• **Tasks**:
[1] According to the SPMF documentation on sequence database statistics, what does the value "*" mean when it appears for a dimension in an MD-Pattern?
[2] Resume the SPMF documentation on sequence database statistics from the point where it stops.

• **Selected extract**:
^^^^

Calculate Statistics for a multi-dimensional Sequence Database with Timestamps (SPMF documentation)

This example explains how to calculate statistics for a multi-dimensional sequence database with timestamps using the SPMF open-source data mining library.

How to run this example?

If you are using the graphical interface, (1) choose the "Calculate_stats_for_an_md_time_sequence_database" algorithm, (2) choose the input file ContextMDSequence.txt (3) click "Run algorithm".
If you want to execute this example from the command line, then execute this command:
java -jar spmf.jar run Calculate_stats_for_an_md_time_sequence_database ContextMDSequence.txt no_output_file in a folder containing spmf.jar and the input file ContextMDSequence.txt.
If you are using the source code version of SPMF, launch the file "MainTestMDSequenceDatabaseStats.java" in the package ca.pfv.SPMF.tests.

What is this tool?

This tool is a tool for generating statistics about a multi-dimensional sequence database with timestamps.

What is the input?

The input is a multi-dimensional sequence database with timestamps.

A time-extended multidimensional sequence database is a set of time-extended multi-dimensional sequences. A time-extended multi-dimensional sequence (here called MD-Sequence) is a time-extended sequence (as defined by Hirate & Yamana) but with dimensional information (as defined by Pinto et al. 2001).

A time-extended multi-dimensional sequence (MD-Sequence) is composed of an MD-pattern and a time-extended sequence. A time-extended sequence is an ordered list of itemsets (groups of items) with timestamps. Note that it is assumed that no items appear twice in the same itemset and that items in an itemset are lexically ordered. An MD-pattern is a set of symbolic values for the dimensions (here represented by integer numbers).

The set of dimensional values for an MD-Sequence is called an MD-Pattern. For a multi-dimensional database, there is a fixed set of dimensions. Each dimensions can take a symbolic value or the value "*" which means any value. In the following MD-Database, there is four MD-Sequences named S1, S2, S3, S4. This database is provided in the file ContextMDSequence.txt.

MD-Sequences
ID	MD-Patterns			Sequences
	d1	d2	d3
S1	1	1	1	(0, 2 4), (1, 3), (2, 2), (3, 1)
S2	1	2	2	(0, 2 6), (1, 3 5), (2, 6 7)
S3	1	2	1	(0, 1 8), (1, 1), (2, 2), (3, 6)
S4	*	3	3	(0, 2 5), (1, 3 5)

For instance, the first MD-Sequence represents that items 2 and 4 appeared together at time 0, then were followed by 3 at time 1, which was followed by item 2 at time 2, wich was followed by item 1 at time 3. The context of this sequence is the value 1 for dimension d1, the value 1 for dimension d2 and the value 1 for dimension d3. Note that the value "*" in the fourth MD-sequence means "any values".

^^^^

• **Information supplied**:

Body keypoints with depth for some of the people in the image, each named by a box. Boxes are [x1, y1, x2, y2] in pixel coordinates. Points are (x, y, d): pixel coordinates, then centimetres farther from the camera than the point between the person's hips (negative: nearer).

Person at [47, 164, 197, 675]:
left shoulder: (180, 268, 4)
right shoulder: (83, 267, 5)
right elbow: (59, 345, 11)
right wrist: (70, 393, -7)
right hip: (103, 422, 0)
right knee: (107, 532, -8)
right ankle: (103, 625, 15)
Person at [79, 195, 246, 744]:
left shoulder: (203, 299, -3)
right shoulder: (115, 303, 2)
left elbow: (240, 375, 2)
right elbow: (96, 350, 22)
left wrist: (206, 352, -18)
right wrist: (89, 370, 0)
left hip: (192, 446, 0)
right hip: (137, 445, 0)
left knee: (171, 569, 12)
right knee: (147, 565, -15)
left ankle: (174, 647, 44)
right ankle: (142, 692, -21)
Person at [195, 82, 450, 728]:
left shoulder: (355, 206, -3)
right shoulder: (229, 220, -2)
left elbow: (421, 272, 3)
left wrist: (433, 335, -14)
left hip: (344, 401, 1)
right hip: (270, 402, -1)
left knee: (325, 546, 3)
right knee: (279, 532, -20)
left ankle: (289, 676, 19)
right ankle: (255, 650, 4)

^^^^

• **Written responses**:
[1] It means any value.

[2]
What is the output?

The output is statistics about the sequence database. For example, if we use the tool on the previous sequence database given as example, we get the following statistics:

============== MD-SEQUENCE DATABASE STATS ==========
File C:\Users\Phil\Desktop\test_files\ContextMDSequence.txt
Number of MD-sequences : 4
Number of dimensions: 3
Dimension 0 has 2 different values.
Dimension 1 has 3 different values.
Dimension 2 has 3 different values.
Number of distinct items: 8
Largest item id: 8
Average number of itemsets per sequence : 3.25 standard deviation: 0.82915619758885 variance: 0.6875
Average number of distinct item per sequence : 4.0 standard deviation: 0.7071067811865476 variance: 0.5000000000000001
Average number of occurences in a sequence for each item appearing in a sequence : 1.25 standard deviation: 0.4330127018922193 variance: 0.18749999999999997
Average number of items per itemset : 1.5384615384615385 standard deviation: 0.4985185152621431 variance: 0.2485207100591716
Timestamps range: 0 to 3

Input file format

The input file format is defined as follows. It is a text file where each line represents a multi-dimensional time-extended sequence from a multi-dimensional time-extended sequence database. Each line consists of two parts.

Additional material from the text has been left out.